Evidence for a role of NA in depression is well established, since most of the antidepressants until the 1980s were shown to be more potent at blocking uptake of NA than at blocking uptake of 5-HT (Richelson and Pfenning, 1984). Many antidepressants, such as doxepin, amitriptyline and nefazodone, have significant α₁-affinity and the antidepressant mirtazapine enhances neurotransmission by directly blocking presynaptic α₂-adrenoceptors (Richelson, 2001).
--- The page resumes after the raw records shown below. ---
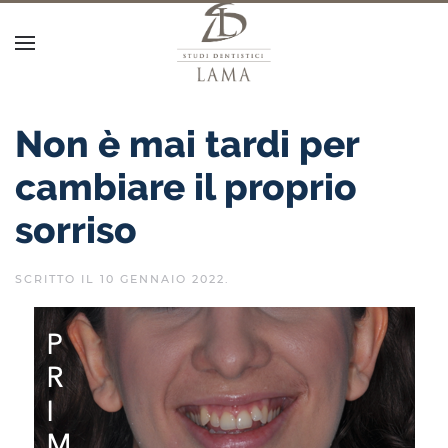
Non è mai tardi per
cambiare il proprio
sorriso
SCRITTO IL
10 GENNAIO 2022
.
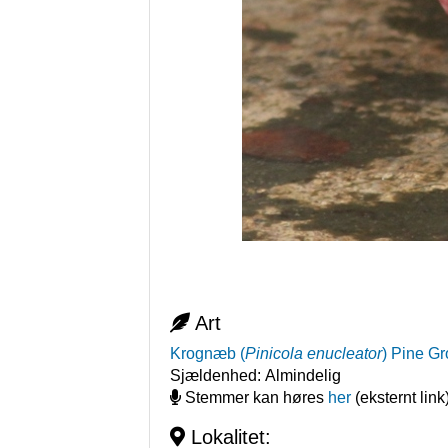
Art
Krognæb
(
Pinicola enucleator
)
Pine G
Sjældenhed:
Almindelig
Stemmer kan høres
her
(eksternt link
Lokalitet:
Given that depression is associated with low levels of folic acid, which is involved in the biosynthesis of monoamines that, in turn, exerts a significant role in the pathogenesis of depression, it is reasonable to hypothesize that folic acid administration produces antidepressant-like effects which are dependent on the serotonergic and noradrenergic systems. Considering that lack of preclinical studies dealing with the antidepressant-like effects of folic acid, this study therefore sought to investigate the effect of this vitamin in the forced swimming test (FST) and the tail suspension test (TST) in mice and the involvement of the serotonergic and noradrenergic systems in its antidepressant-like effect.